> **WORK ITEM**
Find every line in the entries below that contains the string "José", and copy each of those lines. Uppercase and lowercase must match.

——————

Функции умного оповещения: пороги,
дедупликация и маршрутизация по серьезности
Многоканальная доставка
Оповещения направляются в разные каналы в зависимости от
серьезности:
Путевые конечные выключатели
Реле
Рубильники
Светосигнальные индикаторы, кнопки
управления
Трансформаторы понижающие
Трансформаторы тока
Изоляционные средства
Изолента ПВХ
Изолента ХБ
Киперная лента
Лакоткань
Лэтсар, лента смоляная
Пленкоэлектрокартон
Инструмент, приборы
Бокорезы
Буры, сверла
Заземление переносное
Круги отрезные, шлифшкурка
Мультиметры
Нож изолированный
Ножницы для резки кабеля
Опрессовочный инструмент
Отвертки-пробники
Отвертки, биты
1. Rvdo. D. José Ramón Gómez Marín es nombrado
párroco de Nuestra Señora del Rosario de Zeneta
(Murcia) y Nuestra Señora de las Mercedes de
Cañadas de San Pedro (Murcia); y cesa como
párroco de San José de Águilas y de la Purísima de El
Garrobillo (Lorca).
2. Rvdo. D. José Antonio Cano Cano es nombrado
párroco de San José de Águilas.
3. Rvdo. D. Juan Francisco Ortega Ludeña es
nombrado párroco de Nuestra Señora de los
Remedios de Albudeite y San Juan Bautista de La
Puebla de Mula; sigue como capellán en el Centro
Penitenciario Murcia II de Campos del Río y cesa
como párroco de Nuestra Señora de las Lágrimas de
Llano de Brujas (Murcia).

——————

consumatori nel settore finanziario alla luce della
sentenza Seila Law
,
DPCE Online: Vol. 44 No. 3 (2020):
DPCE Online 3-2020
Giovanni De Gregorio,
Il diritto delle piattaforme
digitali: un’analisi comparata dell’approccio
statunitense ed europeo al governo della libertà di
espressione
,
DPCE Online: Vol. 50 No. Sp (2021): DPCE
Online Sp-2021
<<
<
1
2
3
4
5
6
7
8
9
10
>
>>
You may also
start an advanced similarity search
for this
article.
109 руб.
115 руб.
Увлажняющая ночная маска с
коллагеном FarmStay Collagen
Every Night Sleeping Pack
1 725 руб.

——————

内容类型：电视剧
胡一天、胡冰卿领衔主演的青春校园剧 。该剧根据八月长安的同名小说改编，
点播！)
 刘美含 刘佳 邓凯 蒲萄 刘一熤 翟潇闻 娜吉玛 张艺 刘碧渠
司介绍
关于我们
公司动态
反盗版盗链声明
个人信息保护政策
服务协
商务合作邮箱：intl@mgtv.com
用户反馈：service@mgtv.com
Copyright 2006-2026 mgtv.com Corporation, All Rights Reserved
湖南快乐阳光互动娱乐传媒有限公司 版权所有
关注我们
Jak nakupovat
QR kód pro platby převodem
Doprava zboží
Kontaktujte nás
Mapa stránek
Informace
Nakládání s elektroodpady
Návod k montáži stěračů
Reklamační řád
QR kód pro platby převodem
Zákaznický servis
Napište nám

——————

> **RESULT BELOW**
1. Rvdo. D. José Ramón Gómez Marín es nombrado
párroco de San José de Águilas y de la Purísima de El
2. Rvdo. D. José Antonio Cano Cano es nombrado
párroco de San José de Águilas.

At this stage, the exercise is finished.